**Trecho do documento**
▽

Cicatriz cirurgica

As cicatrizes podem levar de meses a anos para se tornarem claras, planas e esteticamente aceitáveis. Entretanto, em alguns casos, ocorre uma cicatrização desfavorável, podendo persistir por um longo período com um aspecto avermelhado, escurecido, elevado e até mesmo com sensação de ardor ou “coceira”. A aparência final de uma cicatriz é imprevisível. Uma das principais preocupações de quem pretende fazer uma operação estética é a cicatrização da pele.
Afinal, a formação de um queloide* ou cicatriz hipertrófica **pode comprometer o resultado final. O aspecto da cicatriz dependerá da sua localização, cor, textura, comprimento, largura e profundidade, além de uma alimentação adequada. Alguns locais do corpo caracteristicamente apresentam forte tendência a formar cicatrizes mais evidentes e inestéticas. Nas áreas de constante movimento, uma cicatriz inicialmente bem-conduzida pode se tornar larga, como ocorre nos ombros, braços, pernas e costas.
É importante ressaltar que nenhuma cicatriz pode ser completamente eliminada, mas o objetivo é proporcionar um aspecto esteticamente aceitável e que não traga insatisfação ao paciente em relação ao resultado tão sonhado. No passado, muitas modalidades foram utilizadas na tentativa de melhorar a qualidade e a aparência das cicatrizes, como aplicação de medicamentos, remoção cirúrgica, dermoabrasão, betaterapia, crioterapia, peeling químico, infiltração intralesional de corticoide, cujos resultados foram variáveis.

△

Entradas da coleção:

▽

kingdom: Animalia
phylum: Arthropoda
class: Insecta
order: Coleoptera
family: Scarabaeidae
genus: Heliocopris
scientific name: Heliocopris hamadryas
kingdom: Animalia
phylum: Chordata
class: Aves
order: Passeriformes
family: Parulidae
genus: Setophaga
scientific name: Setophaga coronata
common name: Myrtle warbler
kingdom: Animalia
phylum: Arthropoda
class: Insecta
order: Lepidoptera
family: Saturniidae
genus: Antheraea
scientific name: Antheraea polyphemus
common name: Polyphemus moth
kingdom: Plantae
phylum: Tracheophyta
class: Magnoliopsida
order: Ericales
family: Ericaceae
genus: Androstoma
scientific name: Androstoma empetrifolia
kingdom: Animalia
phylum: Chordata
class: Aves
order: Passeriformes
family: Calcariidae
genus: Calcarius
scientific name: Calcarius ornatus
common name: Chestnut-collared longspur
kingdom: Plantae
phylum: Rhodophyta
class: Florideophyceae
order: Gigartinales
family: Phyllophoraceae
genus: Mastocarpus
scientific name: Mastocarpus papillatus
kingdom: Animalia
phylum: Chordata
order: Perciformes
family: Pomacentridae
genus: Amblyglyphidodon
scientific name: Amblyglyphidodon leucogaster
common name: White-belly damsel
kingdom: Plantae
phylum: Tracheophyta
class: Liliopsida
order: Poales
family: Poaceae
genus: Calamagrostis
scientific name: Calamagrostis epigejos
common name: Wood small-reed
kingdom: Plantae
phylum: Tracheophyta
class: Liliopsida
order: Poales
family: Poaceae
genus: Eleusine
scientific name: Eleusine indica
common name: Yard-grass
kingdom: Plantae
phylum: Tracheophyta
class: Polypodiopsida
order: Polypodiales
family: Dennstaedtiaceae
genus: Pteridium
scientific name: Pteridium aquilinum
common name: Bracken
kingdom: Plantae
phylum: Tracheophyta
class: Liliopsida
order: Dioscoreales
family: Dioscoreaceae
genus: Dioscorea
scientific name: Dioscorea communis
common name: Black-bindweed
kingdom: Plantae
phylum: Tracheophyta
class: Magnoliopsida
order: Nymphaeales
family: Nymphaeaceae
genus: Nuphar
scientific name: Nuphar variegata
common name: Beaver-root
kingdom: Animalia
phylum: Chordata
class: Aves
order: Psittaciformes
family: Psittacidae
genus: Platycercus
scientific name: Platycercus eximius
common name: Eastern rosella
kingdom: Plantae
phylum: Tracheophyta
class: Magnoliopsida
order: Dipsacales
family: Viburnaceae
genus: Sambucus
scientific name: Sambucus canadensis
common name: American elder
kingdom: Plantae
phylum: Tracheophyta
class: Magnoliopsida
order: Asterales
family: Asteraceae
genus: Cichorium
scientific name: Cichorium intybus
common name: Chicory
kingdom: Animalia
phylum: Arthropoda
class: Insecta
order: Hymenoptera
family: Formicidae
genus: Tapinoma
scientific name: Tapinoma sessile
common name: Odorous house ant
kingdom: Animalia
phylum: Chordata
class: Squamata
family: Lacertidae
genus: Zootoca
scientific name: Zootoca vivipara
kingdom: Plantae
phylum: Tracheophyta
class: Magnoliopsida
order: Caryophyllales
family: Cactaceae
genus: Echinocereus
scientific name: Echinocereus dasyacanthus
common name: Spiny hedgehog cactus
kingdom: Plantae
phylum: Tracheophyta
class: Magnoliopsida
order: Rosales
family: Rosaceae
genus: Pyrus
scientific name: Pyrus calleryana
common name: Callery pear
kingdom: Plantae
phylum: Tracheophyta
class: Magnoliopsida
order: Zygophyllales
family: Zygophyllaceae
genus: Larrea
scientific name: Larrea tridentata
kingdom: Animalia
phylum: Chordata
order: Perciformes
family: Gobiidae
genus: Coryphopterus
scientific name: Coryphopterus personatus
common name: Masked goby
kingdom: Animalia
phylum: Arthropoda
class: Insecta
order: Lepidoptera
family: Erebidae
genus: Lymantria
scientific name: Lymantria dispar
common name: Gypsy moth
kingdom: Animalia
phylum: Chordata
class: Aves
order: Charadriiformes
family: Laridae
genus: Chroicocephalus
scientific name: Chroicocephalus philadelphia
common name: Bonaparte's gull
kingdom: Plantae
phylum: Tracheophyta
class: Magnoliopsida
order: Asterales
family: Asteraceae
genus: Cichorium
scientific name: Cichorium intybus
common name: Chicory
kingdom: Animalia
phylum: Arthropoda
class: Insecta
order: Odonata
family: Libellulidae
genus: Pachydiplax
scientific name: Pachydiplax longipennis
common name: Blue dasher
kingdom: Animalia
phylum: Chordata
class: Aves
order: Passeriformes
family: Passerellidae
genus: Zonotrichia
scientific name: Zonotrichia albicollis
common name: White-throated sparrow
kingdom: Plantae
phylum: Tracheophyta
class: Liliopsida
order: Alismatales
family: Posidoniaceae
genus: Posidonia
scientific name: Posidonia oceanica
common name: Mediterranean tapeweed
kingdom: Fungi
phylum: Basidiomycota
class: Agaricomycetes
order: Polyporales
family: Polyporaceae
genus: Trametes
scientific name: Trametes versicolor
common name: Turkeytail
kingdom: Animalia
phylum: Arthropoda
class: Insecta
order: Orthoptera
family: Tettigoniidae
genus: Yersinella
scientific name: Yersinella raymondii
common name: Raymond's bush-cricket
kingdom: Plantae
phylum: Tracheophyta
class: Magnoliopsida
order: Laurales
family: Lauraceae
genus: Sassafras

△

**Tarefas a realizar**
- 1) De acordo com o texto sobre cicatrizes cirúrgicas, quanto tempo as cicatrizes podem levar para se tornarem claras, planas e esteticamente aceitáveis?
- 2) Enumere todas as modalidades que, segundo o texto sobre cicatrizes cirúrgicas, foram utilizadas no passado para tentar melhorar a qualidade e a aparência das cicatrizes.
- 3) Dê continuidade ao texto sobre cicatrizes cirúrgicas a partir da última frase apresentada.
As entradas não desempenham nenhum papel nesta atividade.

**Respostas**
- 1) De meses a anos.

- 2) Aplicação de medicamentos, remoção cirúrgica, dermoabrasão, betaterapia, crioterapia, peeling químico e infiltração intralesional de corticoide.

- 3)
Pesquisas recentes têm evidenciado a utilização de laser ou luz pulsada como a modalidade mais indicada para o tratamento de cicatrizes, melhorando a vascularização, a coloração e aplainando a cicatriz. O melhor de tudo é que é rápido, não é agressivo e dispensa a anestesia local, pois é muito pouco desconfortável. Na maioria das vezes, o tratamento é realizado utilizando-se técnicas combinadas, visando atuar de forma mais completa, impedindo a evolução do processo de cicatrização inadequada. A data ideal para começar a tratar ainda é controversa, mas há bons resultados quando o paciente inicia o tratamento nos primeiros 2 meses após a cirurgia.